Continuity of evaluation map for characters of a LCA group First I will remind this definition. If $G$ is a LCA (i.e. locally compact, abelian and Hausdorff) topological group, then its dual group $\Gamma$ is the set of all continuous group homomorphisms (characters) $\gamma:\Gamma\to S$ (where $S$ is the unit sphere, with its operation given by complex multiplication), with its own operation given by $(\gamma_1+\gamma_2)(s)=\gamma_1(s)\gamma_2(s)$ and its topology is the induced topology from the weak-star topology of $L^{\infty}(G)$. In other words, if $(\gamma_i)$ is a net in $\Gamma$, we have $\gamma_i\to \gamma$ iff $\hat{f}(\gamma_i)=\int_G f(t)\gamma_i(-t)dt\to \int_G f(t)\gamma(-t)dt=\hat{f}(\gamma)$ for all $f\in L^1(G)$.

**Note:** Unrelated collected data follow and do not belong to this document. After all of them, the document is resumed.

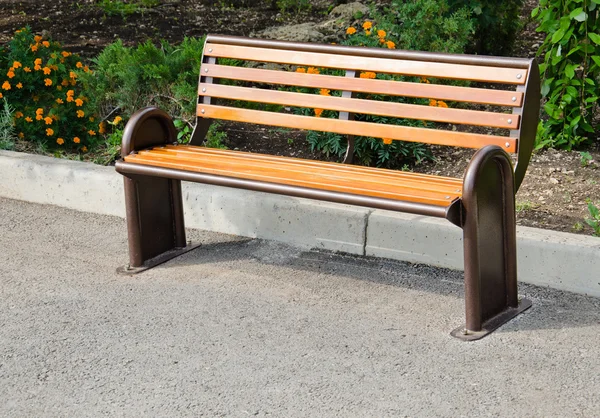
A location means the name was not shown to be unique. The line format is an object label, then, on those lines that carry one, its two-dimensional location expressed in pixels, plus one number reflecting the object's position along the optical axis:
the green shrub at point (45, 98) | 6.03
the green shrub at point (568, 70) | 5.11
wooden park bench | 3.67
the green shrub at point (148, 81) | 5.86
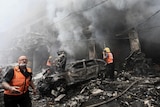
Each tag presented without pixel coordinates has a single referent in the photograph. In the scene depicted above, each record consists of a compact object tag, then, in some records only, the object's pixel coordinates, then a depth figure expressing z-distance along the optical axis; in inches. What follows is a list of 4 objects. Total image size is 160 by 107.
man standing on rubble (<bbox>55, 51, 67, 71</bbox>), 298.4
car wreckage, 280.4
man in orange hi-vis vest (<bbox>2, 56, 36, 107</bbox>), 131.0
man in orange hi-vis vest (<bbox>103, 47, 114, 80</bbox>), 333.4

I am having trouble with the following result:

Let $G$ be a LCA group and let $\Gamma$ be its dual group. Then the map
  \begin{align*}G\times \Gamma &\to S \\ 
(t,\gamma)&\mapsto \gamma(t)
\end{align*}
  is continuous.

In Rudin's Fourier analysis on groups, the author simply says that since the map  $(x,\gamma)\mapsto\hat{f}_x(\gamma)=\int_{G}f(t-x)\gamma(-t)dt$ is continuous (so in particular, $\gamma \mapsto \hat{f}(\gamma)$ is continuous), and the relation 
$$\hat{f}(\gamma)\gamma(x) =\hat{f}_x(\gamma)$$
holds, then($*$) $(x,\gamma)\mapsto \gamma(x)$ is continuous. But I fail to understand the implication ($*$). In general, if $(a_n)$ and $(b_n)$ are two sequences of complex numbers such that $a_nb_n\to ab$ and $a_n\to a$, then I can deduce that either $b_n\to b$ or $a=0$. However I cannot rule out the possibility that $a=\hat{f}(\gamma)=0$, so how do I proceed? Perhaps it depends on the fact that $\hat{f}(\gamma)$ depends only on $\gamma$ and not on $x$?
I would be satisfied if I could only get an intuitive idea of why this is true.
 A: The solution lies on the fact that the relation 
$$\hat{f}(\gamma)\gamma(x)=\hat{f}_x(\gamma) $$
holds for all $f\in L^1(G)$. Now, suppose $(x_i)$, $(\gamma_i)$ are nets such that $x_i\to x$, $\gamma_i\to \gamma$. We know that $\hat{f}(\gamma_i)\gamma_i(x_i)\to \hat{f}(\gamma)\gamma(x)$ for all $f$. But $\hat{f_0}(\gamma)\neq 0$ for some $f_0\in L^1(G)$ - for instance, let $f_0(x)=\gamma(x)\chi_{K}(x)$ where $K$ is a compact subset of $G$. (On a more theoretical side, if $\hat{f}(\gamma)=0$ for all $f$, then the character $\gamma$ could only be identified with a multiplicative functional that is identically $0$ - but $0$ is excluded from the spectrum of $L^1(G)$ - in other words, its kernel is not a maximal ideal of $L^1(G)$).
We now have:
$$|\hat{f}_0(\gamma_i)\gamma_i(x_i)-\hat{f}_0(\gamma)\gamma(x)|\geq |\hat{f}_0(\gamma)\gamma_i(x_i)-\hat{f}_0(\gamma)\gamma(x)|-|\hat{f}_0(\gamma_i)\gamma_i(x_i)-\hat{f}_0(\gamma)\gamma_i(x_i)|= \\ 
=|\hat{f}_0(\gamma)||\gamma_i(x_i)-\gamma(x)|-|\gamma_i(x_i)||\hat{f}_0(\gamma_i)-\hat{f}_0(\gamma)|
 $$
as $i\to \infty$,  (notice that $|\gamma_i(x_i)|=1$ for all $i$)
$$0\geq |\hat{f}_0(\gamma)|\limsup_{i\to \infty}|\gamma_i(x_i)-\gamma(x)|-0  $$
and since $\hat{f}_0(\gamma)\neq 0$, we are done.